Six-month-old, solo-owned vibe coder Base44 sells to Wix for $80M cash
There's a lot of talk in the startup world about how AI makes individuals so productive that it could give rise to a generation of 'solo unicorns' – one-person companies worth over $1 billion.
While an actual solo unicorn remains a mythical creature, Israeli developer Maor Shlomo provided compelling evidence Wednesday that the concept might not be impossible.
Shlomo sold his six-month-old, bootstrapped vibe-coding startup Base44 to Wix for $80 million deal, Wix announced Wednesday. And the deal was cash, Wix confirmed to TechCrunch.
Admittedly, this wasn't a billion dollars or close to it. And Shlomo wasn't truly solo — he had 8 employees, Wix confirmed. They will collectively receive $25 million of the $80 million as a 'retention' bonus. Wix declined to give details on that part of the deal, like how long they have to stay in their jobs to get full payouts.
Still, Base44's rapid rise and impressive sale price has been the talk of the vibe coding community.
In its six months as a standalone company, it reportedly grew to 250,000 users, hitting 10,000 users within its first three weeks. According to Shlomo's posts on X and LinkedIn, the company was profitable, generating $189,000 in profit in May even after covering high LLM token costs, which he also documented publicly.
Base44 spread mostly through word of mouth as Shlomo, a 31-year-old programmer, shared his building journey on LinkedIn and Twitter. The project began as side venture, he told Israeli tech news site CTech.
'Base44 is a moonshot experiment – helping everyone, technical or not, build software without coding at all,' he explained on LinkedIn when he launched it to the public.
It's one of the newer crop of vibe-coding products designed for non-programmers. Users enter text prompts, and the platform builds complete applications, with database, storage, authentication, analytics, and integration. It also supports email, texting, and maps, with a roadmap for more enterprise-grade security support.
Base44 isn't unique in this area. Other vibe coders like Adaptive Computer handle similar infrastructure work. But Base44's fast rise was astounding all the same.
Shlomo was already known in the Israeli startup community through his previous startup, the Insight Partners-backed data analytics startup Explorium. His brother is also a co-founder of an AI security startup, Token Security, which just raised $20 million led by Notable Capital (formerly GGV Capital) and a bunch of Israeli tech angels.
He quickly gained partnership agreements for Base44 with big Israeli tech companies like eToro and Similarweb.
After posting about his decision to use Anthropic's Claude LLM through AWS instead of models by OpenAI — mostly for cost-per-performance reasons — Amazon invited Base44 to demo at a Tel Aviv AWS event last month, which Shlomo documented.
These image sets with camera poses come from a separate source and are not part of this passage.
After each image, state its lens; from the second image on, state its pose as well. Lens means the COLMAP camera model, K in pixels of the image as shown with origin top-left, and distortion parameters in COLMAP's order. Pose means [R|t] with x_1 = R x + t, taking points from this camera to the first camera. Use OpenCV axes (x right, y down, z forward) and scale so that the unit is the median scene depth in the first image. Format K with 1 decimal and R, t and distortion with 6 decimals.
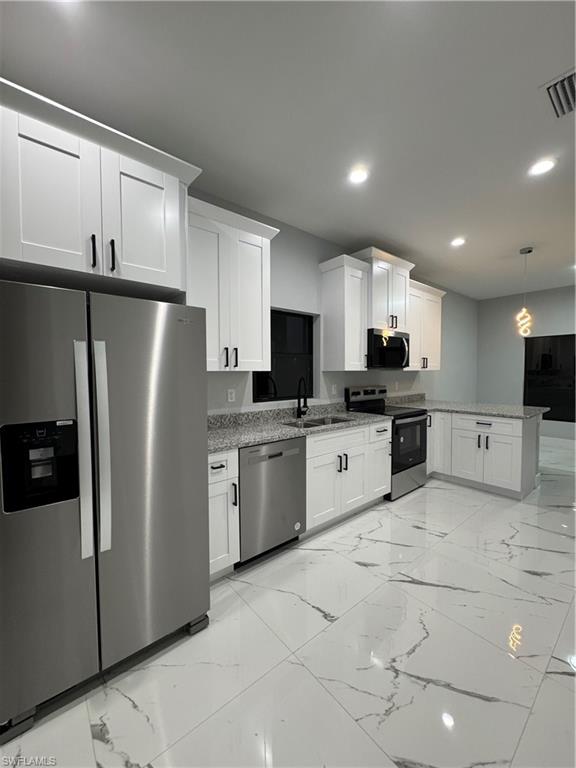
lens RADIAL K [[306.0, 0, 288.3], [0, 306.0, 383.1], [0, 0, 1]] dist [-0.001032, -0.000185]
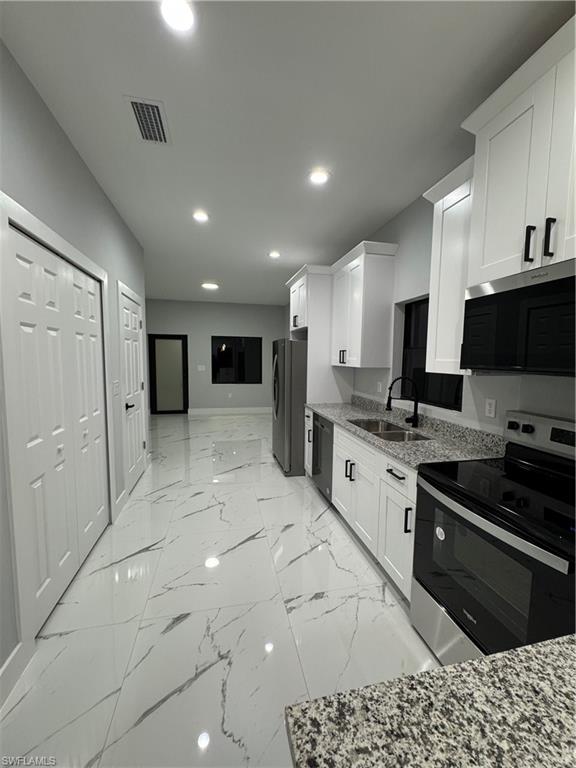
lens RADIAL K [[306.0, 0, 287.7], [0, 306.0, 384.3], [0, 0, 1]] dist [-0.001032, -0.000185]
pose [[-0.453164, 0.077298, -0.888070, 1.019704], [-0.042394, 0.993237, 0.108084, -0.082918], [0.890419, 0.086628, -0.446822, 1.181451]]
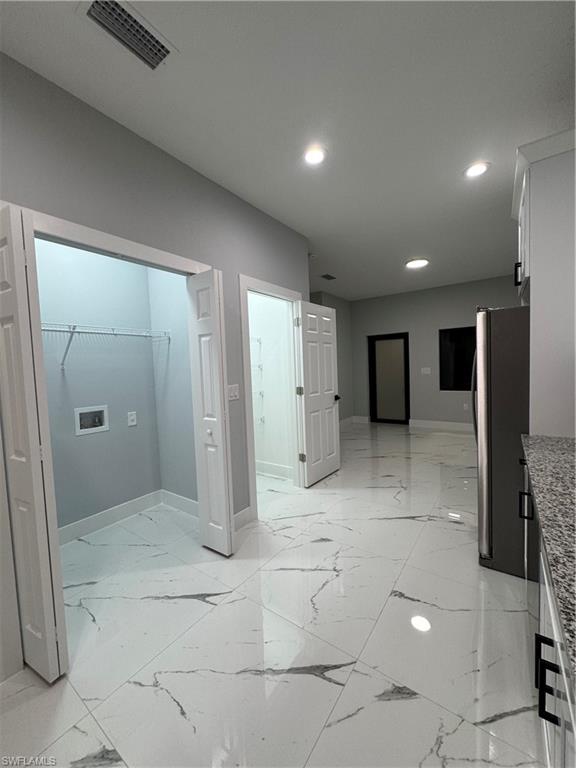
lens RADIAL K [[306.0, 0, 288.1], [0, 306.0, 383.8], [0, 0, 1]] dist [-0.001032, -0.000185]
pose [[-0.965989, 0.056375, -0.252364, 0.448565], [0.034169, 0.995216, 0.091527, -0.041220], [0.256317, 0.079791, -0.963294, 1.150728]]
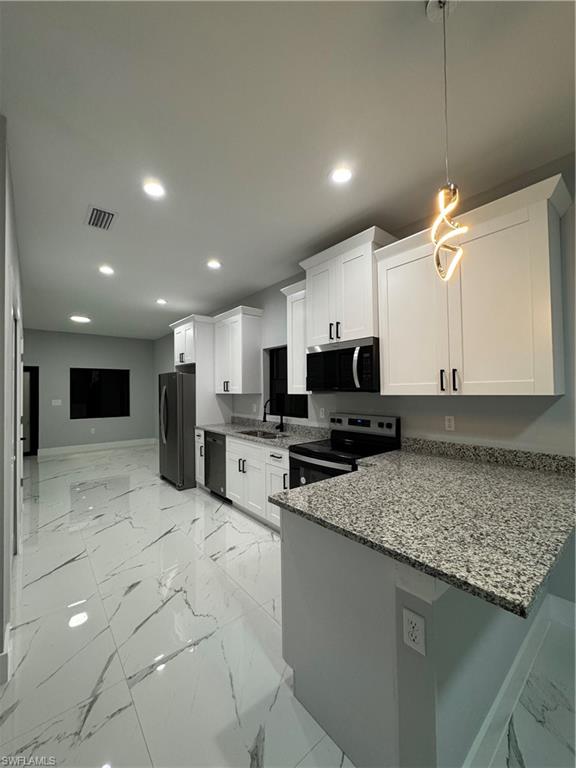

'Crazy f***ing journey so far,' Shlomo posted on LinkedIn when announcing the news of the acquisition. Despite the growth and the profits – or really because of it – he sold his still-bootstrapped company because 'the scale and volume we need is not something we can organically grow into … If we were able to get so far organically, bootstrapped, I'm excited to see our new pace now that we have all the resources in place,' he wrote.
For its part, Wix picked up a proven, fast-growing, local vibe-coding platform for a relative song because of its youth. OpenAI paid $3 billion for Windsurf, which was funded in 2021.
Wix, of course, offers no-code website building that look professionally designed. Adding a profitable LLM vibe coding product to its offerings is a logical move.
Shlomo could not be immediately reached for additional comment.